En el fondo, Bello nos dice que los espíritus no son confiables cuando no logran articularse en prístinas palabras, sea oralidad o escritura.
Este noviembre se cumplen 240 años del nacimiento de Andrés Bello. Nuestro más insigne legislador, nuestro Solón y Moisés, precavió las perversiones de la ley. Su serie de artículos interpretativos del Código Civil de la República de Chile traslucen una gran preocupación. Cuando uno de ellos dice que si “el sentido de la ley es claro, no se desatenderá su tenor literal, a pretexto de consultar su espíritu” expresa, de alguna manera, el sentido más profundo y magnífico de la ley: ese de que la ley figura en palabras, esas que al igual que las de la poesía, han sido escogidas con máximo cuidado. Tal fuerza se desvanece cuando desoímos esas palabras para recurrir a ese supuesto espíritu, que bien puede ser el de un… demonio.
En su novela “Satán en Goray”, el extraordinario escritor en lengua yiddish Isaac Bashevis Singer, describe la decadencia de una comunidad judía de la Polonia del siglo XVII. La comunidad ha sufrido los pogromos de la población autóctona, es una digna víctima, pero su estricto apego a la ley cede ante la llegada de un mesías, el famoso Sabbatai Zevi, cuya presencia tan espiritual genera toda suerte de fenómenos milagrosos. Finalmente, el “mesías” resulta falso, Israel no se restaura, y toda la comunidad queda sumida en la miseria. La novela enseña que la obstinación legalista es una forma de sabiduría inmemorial.
Nosotros vivimos nuestro propio Goray. Los que se beneficiaron del sistema, y ahora no lo defienden, y si lo hacen es solo privadamente, como a escondidas, están dando a entender algo con toda claridad: todo ese sistema fue obra del terror y nosotros ni siquiera tenemos la dignidad de considerarnos sus cómplices, pues sin él, nuestros actos valieron, valen y valdrán nada.
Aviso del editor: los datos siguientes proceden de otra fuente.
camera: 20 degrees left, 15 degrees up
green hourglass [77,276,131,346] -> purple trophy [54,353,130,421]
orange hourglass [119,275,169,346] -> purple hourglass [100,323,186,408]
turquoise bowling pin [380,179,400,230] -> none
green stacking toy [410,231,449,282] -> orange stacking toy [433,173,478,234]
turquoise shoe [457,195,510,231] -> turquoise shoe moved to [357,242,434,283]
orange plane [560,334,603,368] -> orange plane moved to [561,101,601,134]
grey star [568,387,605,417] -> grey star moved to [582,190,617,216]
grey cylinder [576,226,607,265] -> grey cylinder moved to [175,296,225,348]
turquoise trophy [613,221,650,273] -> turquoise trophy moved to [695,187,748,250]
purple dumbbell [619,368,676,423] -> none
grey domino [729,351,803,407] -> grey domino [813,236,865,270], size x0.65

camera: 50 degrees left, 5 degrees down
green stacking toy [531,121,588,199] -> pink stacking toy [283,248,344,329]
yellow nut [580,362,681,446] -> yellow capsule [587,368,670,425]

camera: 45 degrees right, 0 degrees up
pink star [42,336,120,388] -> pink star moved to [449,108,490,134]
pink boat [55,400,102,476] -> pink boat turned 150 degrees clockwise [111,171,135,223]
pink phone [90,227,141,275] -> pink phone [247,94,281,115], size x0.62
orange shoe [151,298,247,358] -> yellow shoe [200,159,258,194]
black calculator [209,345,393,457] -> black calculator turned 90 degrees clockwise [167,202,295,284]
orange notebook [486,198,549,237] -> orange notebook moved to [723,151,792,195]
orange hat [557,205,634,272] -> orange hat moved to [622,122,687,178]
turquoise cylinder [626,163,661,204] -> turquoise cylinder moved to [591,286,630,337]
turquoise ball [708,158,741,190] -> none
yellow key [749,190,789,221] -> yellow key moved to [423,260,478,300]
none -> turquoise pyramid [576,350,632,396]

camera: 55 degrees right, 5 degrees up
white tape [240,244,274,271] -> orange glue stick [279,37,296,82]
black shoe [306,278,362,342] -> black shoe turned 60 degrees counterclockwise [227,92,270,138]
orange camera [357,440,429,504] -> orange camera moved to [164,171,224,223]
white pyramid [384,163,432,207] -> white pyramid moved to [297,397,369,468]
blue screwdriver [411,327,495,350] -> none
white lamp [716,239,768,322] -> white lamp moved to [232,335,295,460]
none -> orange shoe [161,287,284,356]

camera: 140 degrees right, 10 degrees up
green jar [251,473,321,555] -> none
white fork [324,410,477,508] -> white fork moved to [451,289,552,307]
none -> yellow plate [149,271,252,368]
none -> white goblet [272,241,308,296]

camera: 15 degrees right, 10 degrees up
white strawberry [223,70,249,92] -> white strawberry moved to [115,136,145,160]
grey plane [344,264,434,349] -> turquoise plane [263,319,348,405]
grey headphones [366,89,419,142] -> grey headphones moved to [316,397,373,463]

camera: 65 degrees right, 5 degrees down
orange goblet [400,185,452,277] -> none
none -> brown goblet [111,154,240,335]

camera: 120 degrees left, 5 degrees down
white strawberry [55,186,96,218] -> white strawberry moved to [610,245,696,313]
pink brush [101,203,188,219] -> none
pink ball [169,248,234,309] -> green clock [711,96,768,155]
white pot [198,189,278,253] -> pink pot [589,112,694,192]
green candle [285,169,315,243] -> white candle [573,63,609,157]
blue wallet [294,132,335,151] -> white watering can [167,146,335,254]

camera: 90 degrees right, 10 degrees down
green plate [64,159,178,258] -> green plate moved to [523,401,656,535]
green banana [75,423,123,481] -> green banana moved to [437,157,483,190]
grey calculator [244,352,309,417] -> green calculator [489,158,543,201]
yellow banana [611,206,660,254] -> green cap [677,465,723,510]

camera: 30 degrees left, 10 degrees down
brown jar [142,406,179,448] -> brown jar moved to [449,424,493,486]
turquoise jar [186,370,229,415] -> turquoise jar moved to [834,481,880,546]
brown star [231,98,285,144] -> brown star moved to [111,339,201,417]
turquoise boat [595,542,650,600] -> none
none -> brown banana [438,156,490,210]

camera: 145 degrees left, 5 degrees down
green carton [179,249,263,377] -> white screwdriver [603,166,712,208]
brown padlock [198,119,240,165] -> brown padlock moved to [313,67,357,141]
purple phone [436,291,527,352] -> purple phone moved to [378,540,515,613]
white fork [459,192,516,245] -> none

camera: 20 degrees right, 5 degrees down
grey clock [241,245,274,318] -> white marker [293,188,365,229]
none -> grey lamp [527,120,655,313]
Seguramente es verdad que en el origen de toda civilización legal se oculta un acto de barbarie, pero también lo es que al final de toda civilización se descubre un acto de cobardía, esa que, en el fondo (¡no nos olvidemos!), sienta las bases de un nuevo acto de barbarie. En cambio, los valientes, los que heredarán lo poco que quede en pie, son quienes, a rostro descubierto, sin manos moras, una y otra vez, defienden, no necesariamente el sistema que los benefició, pero sí al menos la existencia que los ha cobijado, siempre mediante la fuerza de las palabras. Ese potencial persuasivo, a la larga, se impone, máxime si viene de quienes se han esmerado, a pesar de todas las contradicciones con que carga la vida, en practicar cierto grado de coherencia entre palabras y actos, o mejor aún, entre sus mismos actos. Son estas personas las que prolongan la existencia de la ley, dejando más atrás, a la vez que posponiendo, los actos de barbarie que acompañan los orígenes y acabes. Es más, parece que aquello que llamamos “una época” consiste en ese trazo de tiempo, ese tiempo tan elástico que hace larga y vivible la meseta entre dos abismos.
En el fondo, Bello nos dice que los espíritus no son confiables cuando no logran articularse en prístinas palabras, sea oralidad o escritura.